Kevin Youkilis gives them more than advice. He gives them the Bengals. Just like Mike Youkilis gave them to him. It helps they are stacked with some of the most recognizable stars in the game.

"They definitely root for the Bengals. They see dad rooting for the Bengals," Youkilis says. "I think the cool part today for kids is that they're fans of the athletes as much as they are fans of a team. They have the access and the ability to watch a lot more. To see a lot more of the athletes. They've just become fans of the game and fans of the athletes that are kind of the hot trending guys in the league.

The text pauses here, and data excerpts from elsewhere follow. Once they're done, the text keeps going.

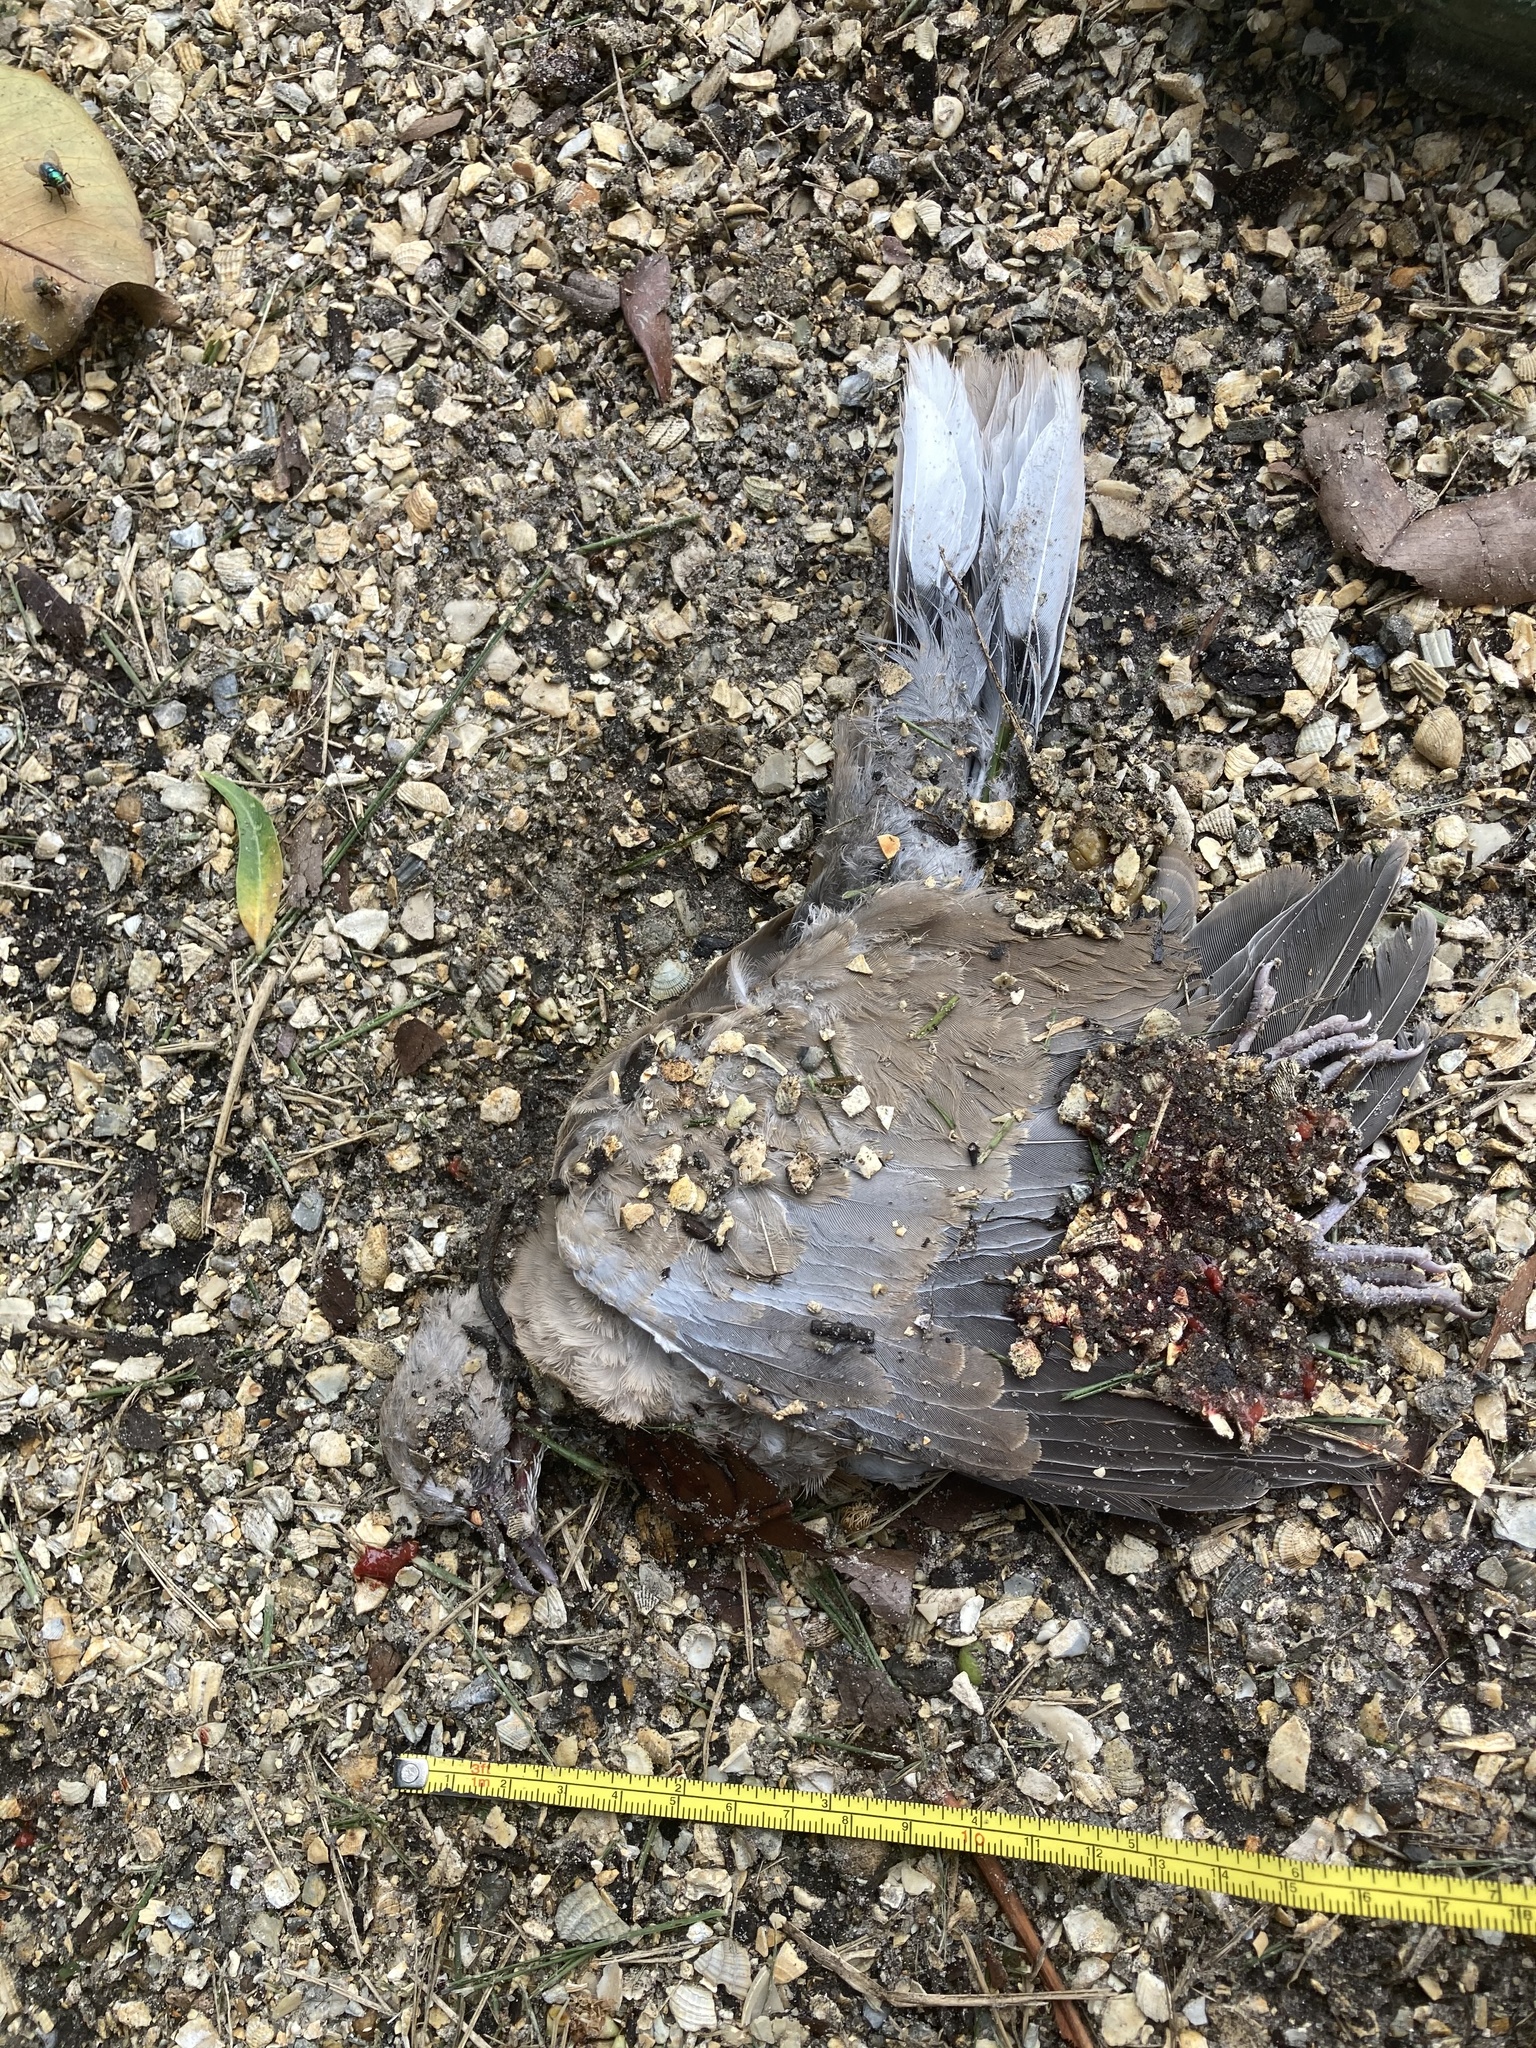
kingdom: Animalia
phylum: Chordata
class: Aves
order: Columbiformes
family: Columbidae
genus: Streptopelia
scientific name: Streptopelia decaocto
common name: Eurasian collared dove
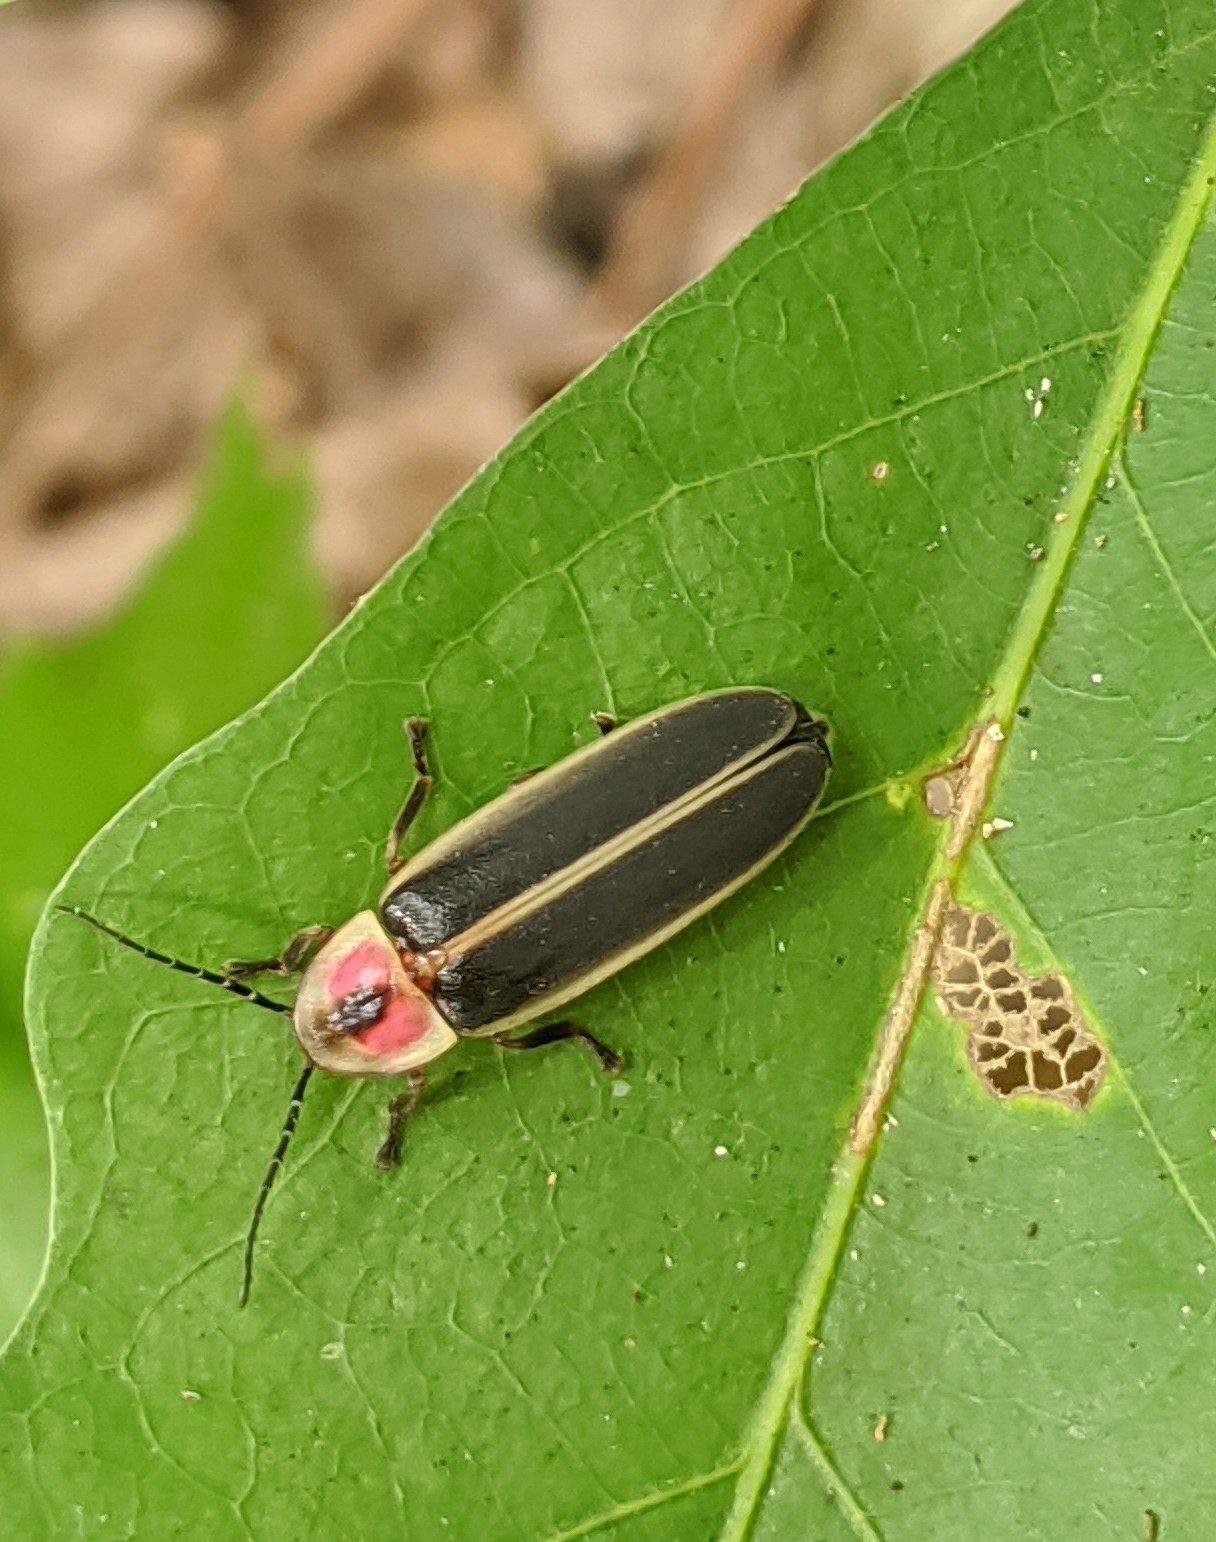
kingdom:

"It's different now because Tommy is retired, so they don't have to root for whatever team Tommy plays on. The Bengals have kind of taken on their new team. It's kind of fun."

Youkilis is well aware that as he roots for the Bengals to win the Super Bowl, he, at times, sounds like a Red Sox fan before he helped them win it all in 2004. He also reminds you he was a scout and consultant for the Cubs when they built the 2016 champions.

"Hopefully the mojo goes into the Bengals," says Youkilis, passing it on before signing off with a "Who-Dey."